-------- EXTRACT TO READ --------

The argument put forward here is not the same as the Third Way but it does use the principles Aquinas proposes. There are too many uncertainties with the science involved to claim that such an argument is compelling, but, given what we think we know about the Universe, it does have a certain fascination.
VI The Fourth Way
The basic contention of the Fourth Way is that whatever is most F must be the cause of all else that is F, therefore since we know there are good things and existing things there must be something which is most good and most existing and this we call God. The data of experience appealled to is our everyday experience of the gradation in things. This argument is clearly platonic and is the argument most in tune with the Christian Neoplatonism that had prevailed until the 13th century.
The argument of the Fourth Way depends on the truth of a Platonic ontology. In contrast to Plato's concern with the eternal aspect of Forms - for Plato the world of Forms simply describes how things are - Aquinas stresses that the highest good causes lesser goods. This goes along with Aquinas' overall emphasis on creation. A basically Platonic world is assumed however, and so the argument runs into all the problems of Plato's cosmology. Kenny lists modern attempts to re-conceptualise forms; "paradigms", such as the standard metre in Paris, "concrete universals" such as "all the water in the Universe", "concepts", and "classes". All these have similarities with Platonic Forms, but they fail in one way or another to satisfy what a Form was meant to be. Plato's Forms were to fulfil the role of both universals and paradigms: it is impossible however, for one thing to fulfil both roles. The objections to Platonic forms make that part of the Fourth Way which suggests that a thing's Fness is caused by some supremeÿF difficult to defend. As well as this fundamental objection there are problems as Kenny notes with the whole idea of gradation: to what extent can perceived gradations be attributed to the things themselves rather than to the prejudices of the observer?

-------- GIVEN INFORMATION --------

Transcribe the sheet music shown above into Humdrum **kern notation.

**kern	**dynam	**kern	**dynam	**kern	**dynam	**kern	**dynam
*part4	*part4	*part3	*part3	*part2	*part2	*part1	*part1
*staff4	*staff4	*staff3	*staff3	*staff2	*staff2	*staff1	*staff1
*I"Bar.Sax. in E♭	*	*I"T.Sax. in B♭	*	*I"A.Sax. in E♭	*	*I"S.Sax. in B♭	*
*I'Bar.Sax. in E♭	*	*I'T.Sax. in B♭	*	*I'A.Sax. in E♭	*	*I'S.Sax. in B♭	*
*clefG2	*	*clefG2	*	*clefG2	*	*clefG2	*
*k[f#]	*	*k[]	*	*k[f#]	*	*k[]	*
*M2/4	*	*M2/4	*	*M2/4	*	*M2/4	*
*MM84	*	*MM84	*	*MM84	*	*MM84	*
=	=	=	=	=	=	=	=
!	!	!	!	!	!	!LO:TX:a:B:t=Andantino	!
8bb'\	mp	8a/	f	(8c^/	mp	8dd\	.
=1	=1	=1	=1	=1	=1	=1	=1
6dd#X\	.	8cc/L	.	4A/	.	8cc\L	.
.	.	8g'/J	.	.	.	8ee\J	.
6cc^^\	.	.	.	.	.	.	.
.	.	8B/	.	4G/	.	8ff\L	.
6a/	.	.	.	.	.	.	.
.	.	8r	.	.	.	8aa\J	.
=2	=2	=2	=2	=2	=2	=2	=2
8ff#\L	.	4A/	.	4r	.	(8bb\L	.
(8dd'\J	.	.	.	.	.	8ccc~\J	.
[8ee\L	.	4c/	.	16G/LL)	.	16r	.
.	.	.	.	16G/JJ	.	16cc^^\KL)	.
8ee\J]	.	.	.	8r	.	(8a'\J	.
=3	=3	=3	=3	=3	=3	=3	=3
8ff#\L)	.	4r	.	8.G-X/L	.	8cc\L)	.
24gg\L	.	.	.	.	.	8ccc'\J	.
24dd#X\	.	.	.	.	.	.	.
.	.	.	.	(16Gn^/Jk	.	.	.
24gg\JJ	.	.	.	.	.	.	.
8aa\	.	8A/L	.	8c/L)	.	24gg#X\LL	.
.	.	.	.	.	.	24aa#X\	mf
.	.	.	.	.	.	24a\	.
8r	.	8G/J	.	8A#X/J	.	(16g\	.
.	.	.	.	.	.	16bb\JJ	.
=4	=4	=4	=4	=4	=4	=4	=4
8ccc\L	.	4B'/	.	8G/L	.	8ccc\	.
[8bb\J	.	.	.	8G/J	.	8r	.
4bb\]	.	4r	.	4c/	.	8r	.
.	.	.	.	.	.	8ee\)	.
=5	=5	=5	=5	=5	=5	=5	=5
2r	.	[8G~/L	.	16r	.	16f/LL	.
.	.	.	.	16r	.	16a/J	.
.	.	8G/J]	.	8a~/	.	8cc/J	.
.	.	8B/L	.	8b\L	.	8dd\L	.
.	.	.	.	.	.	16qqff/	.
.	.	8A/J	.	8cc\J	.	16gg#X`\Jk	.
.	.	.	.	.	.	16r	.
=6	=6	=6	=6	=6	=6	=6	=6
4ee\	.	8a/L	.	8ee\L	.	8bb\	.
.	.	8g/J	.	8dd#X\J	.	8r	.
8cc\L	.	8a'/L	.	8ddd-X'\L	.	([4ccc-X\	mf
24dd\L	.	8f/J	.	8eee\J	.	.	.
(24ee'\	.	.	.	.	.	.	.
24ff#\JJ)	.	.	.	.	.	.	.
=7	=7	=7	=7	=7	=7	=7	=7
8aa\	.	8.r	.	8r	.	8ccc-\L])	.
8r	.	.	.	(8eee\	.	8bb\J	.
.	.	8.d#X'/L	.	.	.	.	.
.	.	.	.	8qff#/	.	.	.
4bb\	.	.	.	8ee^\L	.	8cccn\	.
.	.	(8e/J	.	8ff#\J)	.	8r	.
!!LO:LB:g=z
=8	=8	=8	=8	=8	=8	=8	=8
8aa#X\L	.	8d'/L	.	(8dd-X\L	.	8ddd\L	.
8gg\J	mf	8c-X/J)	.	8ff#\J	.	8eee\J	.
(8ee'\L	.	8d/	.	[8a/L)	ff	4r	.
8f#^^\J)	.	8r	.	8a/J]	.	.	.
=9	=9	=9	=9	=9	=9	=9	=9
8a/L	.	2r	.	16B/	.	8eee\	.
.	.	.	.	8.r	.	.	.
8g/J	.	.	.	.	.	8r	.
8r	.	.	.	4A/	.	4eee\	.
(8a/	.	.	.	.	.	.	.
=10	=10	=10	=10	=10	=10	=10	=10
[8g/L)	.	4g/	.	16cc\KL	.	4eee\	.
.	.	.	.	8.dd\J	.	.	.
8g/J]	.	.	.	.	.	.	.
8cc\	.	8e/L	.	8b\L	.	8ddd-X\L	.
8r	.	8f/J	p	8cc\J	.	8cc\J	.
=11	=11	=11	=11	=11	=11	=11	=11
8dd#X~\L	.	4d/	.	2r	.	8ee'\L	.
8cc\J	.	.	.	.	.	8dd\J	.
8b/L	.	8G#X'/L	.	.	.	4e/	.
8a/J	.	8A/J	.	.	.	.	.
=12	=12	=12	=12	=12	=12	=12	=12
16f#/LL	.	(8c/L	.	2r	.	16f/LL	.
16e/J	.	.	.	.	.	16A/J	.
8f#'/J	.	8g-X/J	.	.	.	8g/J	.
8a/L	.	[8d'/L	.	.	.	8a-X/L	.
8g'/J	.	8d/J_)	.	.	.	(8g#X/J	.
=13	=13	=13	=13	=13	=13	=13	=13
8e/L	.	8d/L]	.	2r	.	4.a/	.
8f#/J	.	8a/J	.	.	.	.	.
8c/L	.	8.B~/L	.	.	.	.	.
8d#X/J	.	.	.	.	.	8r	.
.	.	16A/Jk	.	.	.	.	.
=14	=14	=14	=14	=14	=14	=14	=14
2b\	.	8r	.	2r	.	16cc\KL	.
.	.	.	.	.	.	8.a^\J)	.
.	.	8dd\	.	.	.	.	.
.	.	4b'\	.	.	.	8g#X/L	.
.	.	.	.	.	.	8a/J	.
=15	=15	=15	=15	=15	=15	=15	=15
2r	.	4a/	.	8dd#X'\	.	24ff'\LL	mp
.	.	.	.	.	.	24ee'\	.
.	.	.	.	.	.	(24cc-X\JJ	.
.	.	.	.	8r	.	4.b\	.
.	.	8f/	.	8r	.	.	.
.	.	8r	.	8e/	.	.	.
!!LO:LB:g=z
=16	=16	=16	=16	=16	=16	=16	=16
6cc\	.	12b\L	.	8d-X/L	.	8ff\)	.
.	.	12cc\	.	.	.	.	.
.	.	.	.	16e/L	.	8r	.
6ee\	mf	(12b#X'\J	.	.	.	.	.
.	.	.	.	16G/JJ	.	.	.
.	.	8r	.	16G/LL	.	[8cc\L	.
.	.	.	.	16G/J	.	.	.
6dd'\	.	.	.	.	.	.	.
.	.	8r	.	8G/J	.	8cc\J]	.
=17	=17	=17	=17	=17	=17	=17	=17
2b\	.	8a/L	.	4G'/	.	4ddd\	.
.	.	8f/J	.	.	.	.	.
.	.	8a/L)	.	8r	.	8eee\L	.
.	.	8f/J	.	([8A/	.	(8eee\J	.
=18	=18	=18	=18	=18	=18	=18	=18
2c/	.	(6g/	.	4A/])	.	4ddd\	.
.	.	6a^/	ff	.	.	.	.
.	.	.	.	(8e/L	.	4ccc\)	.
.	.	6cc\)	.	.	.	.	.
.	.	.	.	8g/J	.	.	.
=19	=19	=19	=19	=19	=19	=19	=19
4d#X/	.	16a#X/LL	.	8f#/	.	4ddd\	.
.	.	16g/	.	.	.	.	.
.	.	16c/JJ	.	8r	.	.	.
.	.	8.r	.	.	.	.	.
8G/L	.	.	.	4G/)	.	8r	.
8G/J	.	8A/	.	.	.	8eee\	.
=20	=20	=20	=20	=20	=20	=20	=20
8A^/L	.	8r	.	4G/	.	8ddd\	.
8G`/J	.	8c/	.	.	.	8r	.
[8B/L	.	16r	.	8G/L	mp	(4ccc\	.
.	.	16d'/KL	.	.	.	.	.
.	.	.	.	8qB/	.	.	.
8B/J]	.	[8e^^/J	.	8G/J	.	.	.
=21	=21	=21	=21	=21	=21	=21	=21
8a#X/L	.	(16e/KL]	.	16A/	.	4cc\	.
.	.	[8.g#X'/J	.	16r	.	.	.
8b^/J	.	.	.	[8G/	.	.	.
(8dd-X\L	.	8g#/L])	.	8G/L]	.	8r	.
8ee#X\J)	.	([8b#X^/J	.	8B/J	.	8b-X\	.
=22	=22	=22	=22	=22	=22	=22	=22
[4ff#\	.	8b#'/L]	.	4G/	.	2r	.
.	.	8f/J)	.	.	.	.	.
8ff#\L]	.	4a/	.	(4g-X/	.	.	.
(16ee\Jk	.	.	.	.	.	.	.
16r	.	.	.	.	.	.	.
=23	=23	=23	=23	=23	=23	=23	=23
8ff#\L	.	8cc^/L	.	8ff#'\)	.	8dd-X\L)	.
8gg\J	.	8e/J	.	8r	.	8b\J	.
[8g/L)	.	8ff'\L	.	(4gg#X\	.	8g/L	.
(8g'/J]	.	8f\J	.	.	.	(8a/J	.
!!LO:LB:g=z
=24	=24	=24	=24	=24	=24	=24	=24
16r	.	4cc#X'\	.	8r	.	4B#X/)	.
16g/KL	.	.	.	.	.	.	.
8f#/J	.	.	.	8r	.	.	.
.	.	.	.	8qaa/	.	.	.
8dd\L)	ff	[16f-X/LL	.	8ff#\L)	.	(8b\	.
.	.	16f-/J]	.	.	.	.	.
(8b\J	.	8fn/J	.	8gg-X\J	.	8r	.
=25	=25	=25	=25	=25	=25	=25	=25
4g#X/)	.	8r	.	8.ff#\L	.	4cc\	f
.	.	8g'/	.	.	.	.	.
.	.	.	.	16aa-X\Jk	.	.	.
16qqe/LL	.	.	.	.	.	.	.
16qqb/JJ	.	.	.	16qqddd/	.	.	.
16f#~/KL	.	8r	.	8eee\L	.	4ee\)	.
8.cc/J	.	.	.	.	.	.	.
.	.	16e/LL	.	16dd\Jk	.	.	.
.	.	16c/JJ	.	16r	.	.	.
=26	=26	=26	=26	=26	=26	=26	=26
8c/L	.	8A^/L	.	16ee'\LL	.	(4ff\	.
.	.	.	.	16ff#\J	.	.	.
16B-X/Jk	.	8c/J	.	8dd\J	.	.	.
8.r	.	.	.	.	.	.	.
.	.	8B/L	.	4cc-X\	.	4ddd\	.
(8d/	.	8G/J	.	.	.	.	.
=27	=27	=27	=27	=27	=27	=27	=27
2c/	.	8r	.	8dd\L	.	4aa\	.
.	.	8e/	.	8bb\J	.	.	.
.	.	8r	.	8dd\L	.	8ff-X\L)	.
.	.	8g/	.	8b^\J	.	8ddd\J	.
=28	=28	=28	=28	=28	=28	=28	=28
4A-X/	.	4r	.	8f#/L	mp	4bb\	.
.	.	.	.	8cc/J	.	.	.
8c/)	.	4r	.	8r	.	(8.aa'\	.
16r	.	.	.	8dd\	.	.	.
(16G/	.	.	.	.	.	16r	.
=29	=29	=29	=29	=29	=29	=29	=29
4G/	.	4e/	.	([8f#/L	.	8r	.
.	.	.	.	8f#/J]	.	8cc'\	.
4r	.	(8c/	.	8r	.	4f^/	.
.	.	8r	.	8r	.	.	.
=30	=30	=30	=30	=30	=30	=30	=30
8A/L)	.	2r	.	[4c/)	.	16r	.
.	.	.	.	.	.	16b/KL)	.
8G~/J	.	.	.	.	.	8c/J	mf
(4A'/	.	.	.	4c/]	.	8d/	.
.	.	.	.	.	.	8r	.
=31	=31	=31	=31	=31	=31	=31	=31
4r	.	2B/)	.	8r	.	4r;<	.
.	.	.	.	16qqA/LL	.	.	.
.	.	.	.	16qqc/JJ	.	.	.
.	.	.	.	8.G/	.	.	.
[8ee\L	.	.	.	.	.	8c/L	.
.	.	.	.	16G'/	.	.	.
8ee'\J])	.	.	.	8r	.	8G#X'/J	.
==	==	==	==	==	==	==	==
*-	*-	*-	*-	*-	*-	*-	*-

--------

WORK ITEM:
Translate this sentence from the passage on Aquinas' Fourth Way into Spanish: "The argument of the Fourth Way depends on the truth of a Platonic ontology."

TASK ANSWER:
El argumento de la Cuarta Vía depende de la verdad de una ontología platónica.